• **PROBLEM TO SOLVE**: Pull out each line of the listing below that contains the string "present". Only matches with the same capitalization count.

• **DATA**:
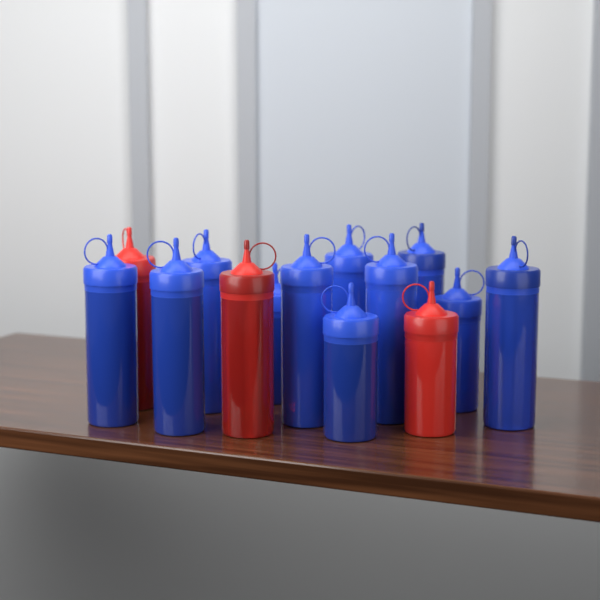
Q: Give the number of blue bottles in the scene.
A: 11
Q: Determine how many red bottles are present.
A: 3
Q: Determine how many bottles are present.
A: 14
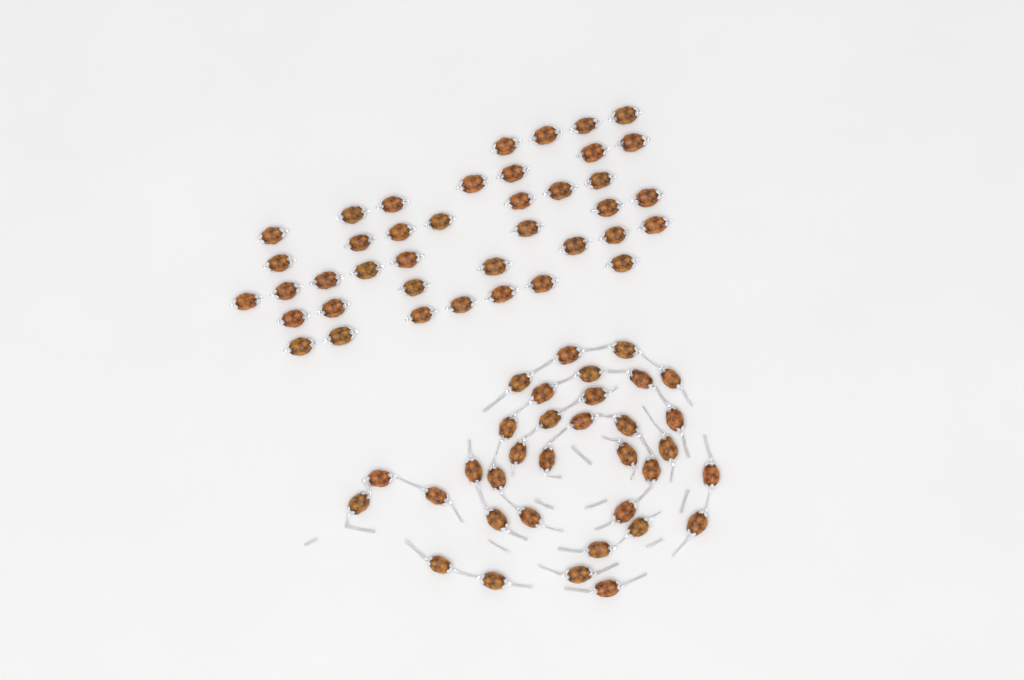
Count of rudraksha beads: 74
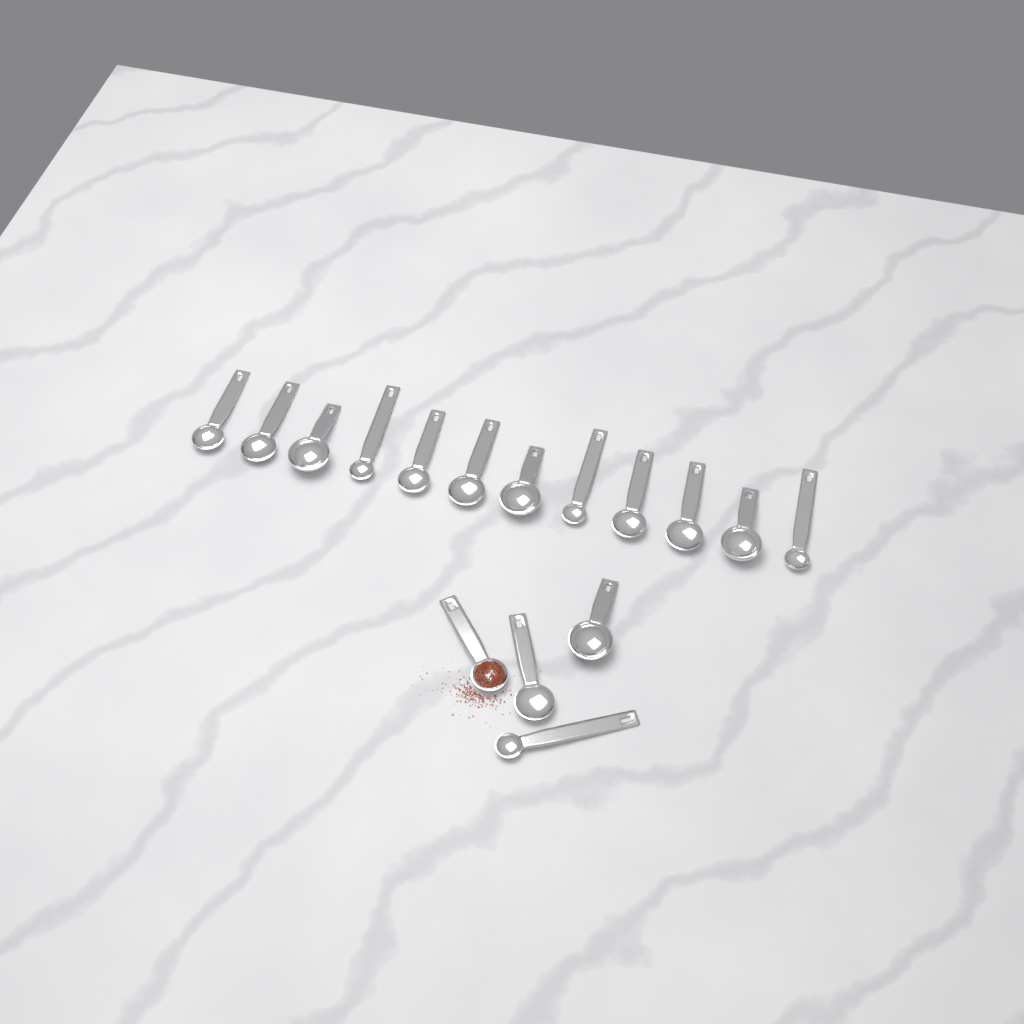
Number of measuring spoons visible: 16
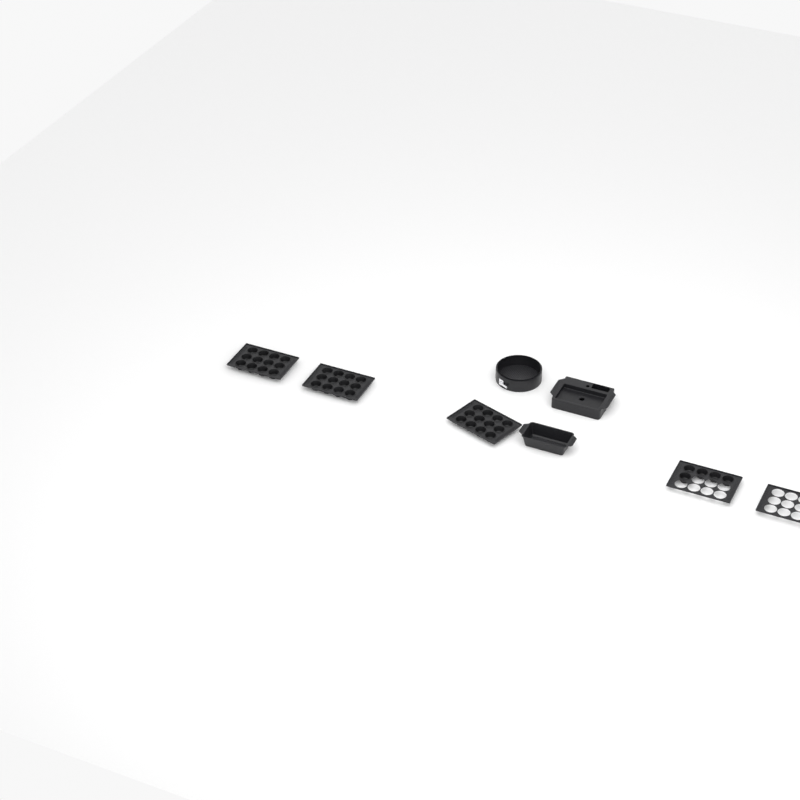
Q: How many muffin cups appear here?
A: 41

• **EXERCISE RESPONSE**:
Q: Determine how many red bottles are present.
Q: Determine how many bottles are present.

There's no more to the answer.